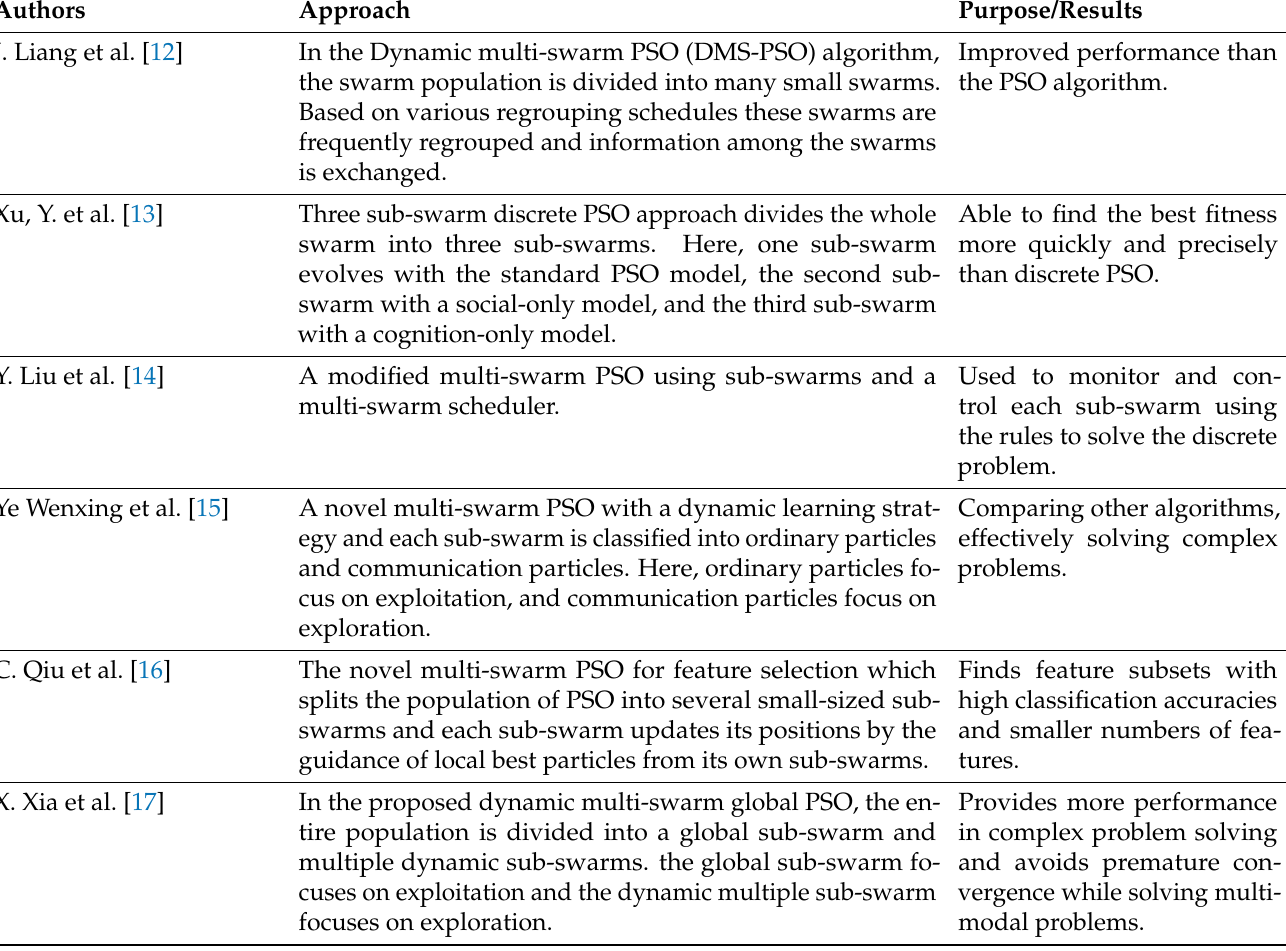
Table 1. Related research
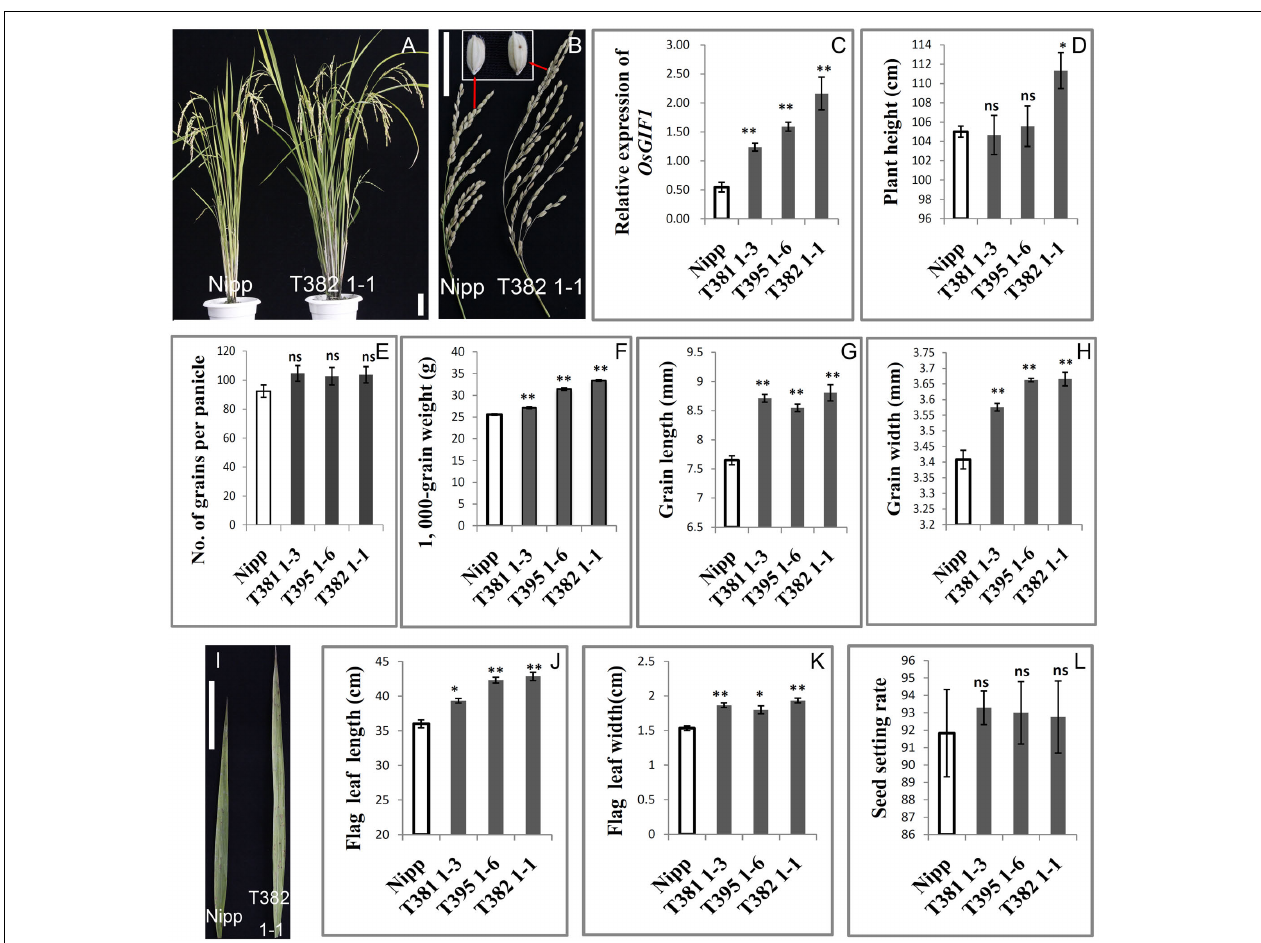
FIGURE 3 | Increase in the size of multiple rice organs caused by overexpression of OsGIF1. Comparisons of several important traits between the OsGIF1 overexpression and control plants. (A) Plant phenotype; (B) panicle and grain; (C) relative expression level of OsGIF1 ; (D) plant height; (E) number of grains per panicle; (F) 1000-grain weight; (G) grain length; (H) grain width; (I) leaf; (J) flag leaf length; (K) flag leaf width; and (L) seed setting rate. Scale bars: 10 cm. Values are all shown as mean ± SEM ( n = 3). Asterisks indicate significant differences between the WT and overexpression plants as determined by Student’s t -test: ns, not significant; ∗∗ p ≤ 0.01; ∗ p ≤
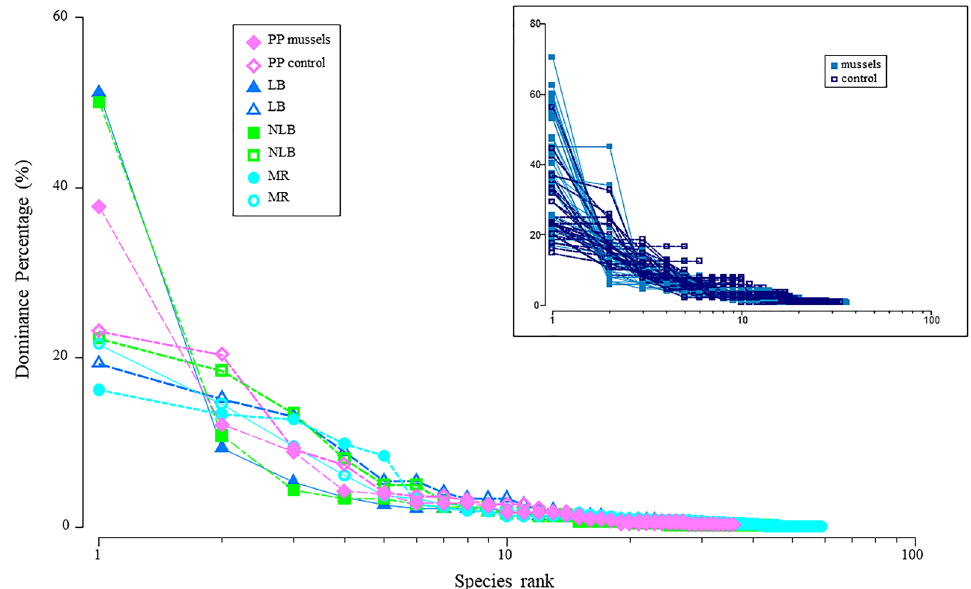
Figure 4. Ranked species abundance plot for pooled macrofauna cores (n = 8), split by site (colour) and mussel bed status (fill). Inset: dominance curves for all macrofauna cores (n = 64), split by mussel beds (light blue, filled) and soft-sediment controls (dark blue, open), highlighting increased dominance percentage in mussel bed communities. Labels for y-axis (relative abundance as a percentage of total abundance observed) and x-axis (species rank on log scale) are the same for both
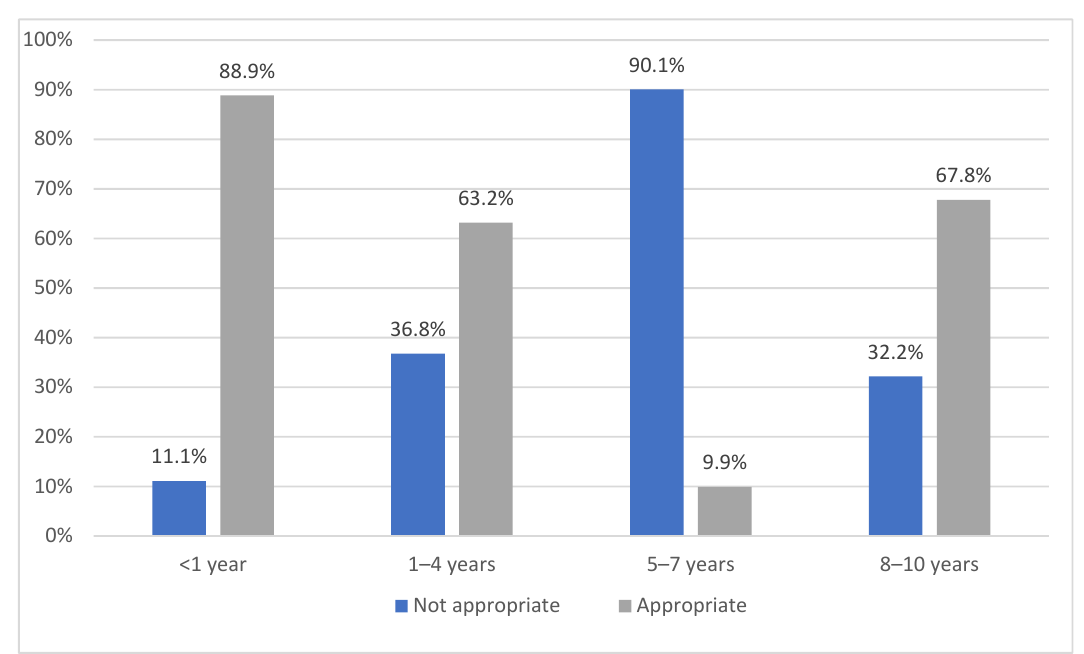
Figure 4. Appropriateness of restraint use by age group for the eldest child.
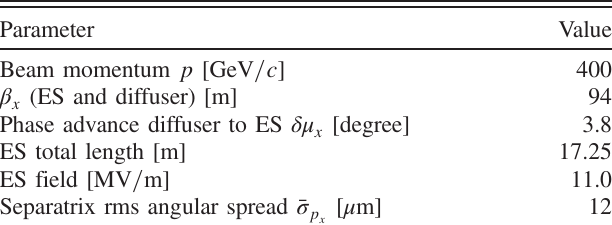
TABLE III. Parameters assumed for diffuser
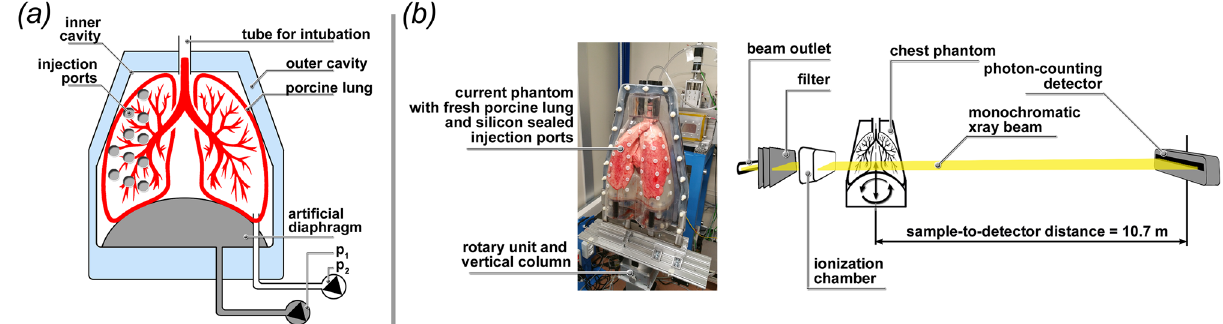
Figure 1. Experimental setup. ( a ) Schematic setup of the human chest phantom. The fresh pig lung is placed in the inner cavity above the artificial diaphragm and attached with the trachea to a tube for external access. One pump ( P 1 ) is used to maintain a negative pressure between inner cavity and lung resulting in the inflation of the lung. A second pump ( P 2 ) can be used to move the diaphragm, for which different breathing pattern can be programmed. Different outer covers exist that for instance allow to fill the outer cavity with water to mimic the x-ray absorption of the chest. Here we used a single cover with sealed injection ports that allowed injection of artificial tumor nodules in the lung. (b) Shows the phantom mounted up-right on top of the rotary unit in front of the beam outlet and the ionization chamber. The photon counting detector was mounted 10.7 m upstream to provide sufficient sample-to-detector distance to successfully exploit PBI.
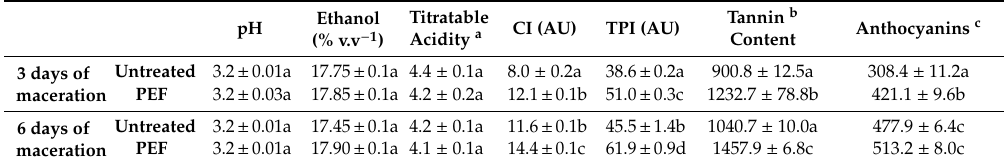
Table 1. Physico-chemical characteristics of wines obtained with 3 and 6 days of skin maceration from untreated and PEF-treated grapes at the time of bottling and aging in oak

○ ○ ○ ○

◆ Work instruction ◆
If a record holds a picture, drop the picture and reproduce everything else exactly.

◆ Task solution ◆
Table 1. Related research
FIGURE 3 | Increase in the size of multiple rice organs caused by overexpression of OsGIF1. Comparisons of several important traits between the OsGIF1 overexpression and control plants. (A) Plant phenotype; (B) panicle and grain; (C) relative expression level of OsGIF1 ; (D) plant height; (E) number of grains per panicle; (F) 1000-grain weight; (G) grain length; (H) grain width; (I) leaf; (J) flag leaf length; (K) flag leaf width; and (L) seed setting rate. Scale bars: 10 cm. Values are all shown as mean ± SEM ( n = 3). Asterisks indicate significant differences between the WT and overexpression plants as determined by Student’s t -test: ns, not significant; ∗∗ p ≤ 0.01; ∗ p ≤
Figure 4. Ranked species abundance plot for pooled macrofauna cores (n = 8), split by site (colour) and mussel bed status (fill). Inset: dominance curves for all macrofauna cores (n = 64), split by mussel beds (light blue, filled) and soft-sediment controls (dark blue, open), highlighting increased dominance percentage in mussel bed communities. Labels for y-axis (relative abundance as a percentage of total abundance observed) and x-axis (species rank on log scale) are the same for both
Figure 4. Appropriateness of restraint use by age group for the eldest child.
TABLE III. Parameters assumed for diffuser
Figure 1. Experimental setup. ( a ) Schematic setup of the human chest phantom. The fresh pig lung is placed in the inner cavity above the artificial diaphragm and attached with the trachea to a tube for external access. One pump ( P 1 ) is used to maintain a negative pressure between inner cavity and lung resulting in the inflation of the lung. A second pump ( P 2 ) can be used to move the diaphragm, for which different breathing pattern can be programmed. Different outer covers exist that for instance allow to fill the outer cavity with water to mimic the x-ray absorption of the chest. Here we used a single cover with sealed injection ports that allowed injection of artificial tumor nodules in the lung. (b) Shows the phantom mounted up-right on top of the rotary unit in front of the beam outlet and the ionization chamber. The photon counting detector was mounted 10.7 m upstream to provide sufficient sample-to-detector distance to successfully exploit PBI.
Table 1. Physico-chemical characteristics of wines obtained with 3 and 6 days of skin maceration from untreated and PEF-treated grapes at the time of bottling and aging in oak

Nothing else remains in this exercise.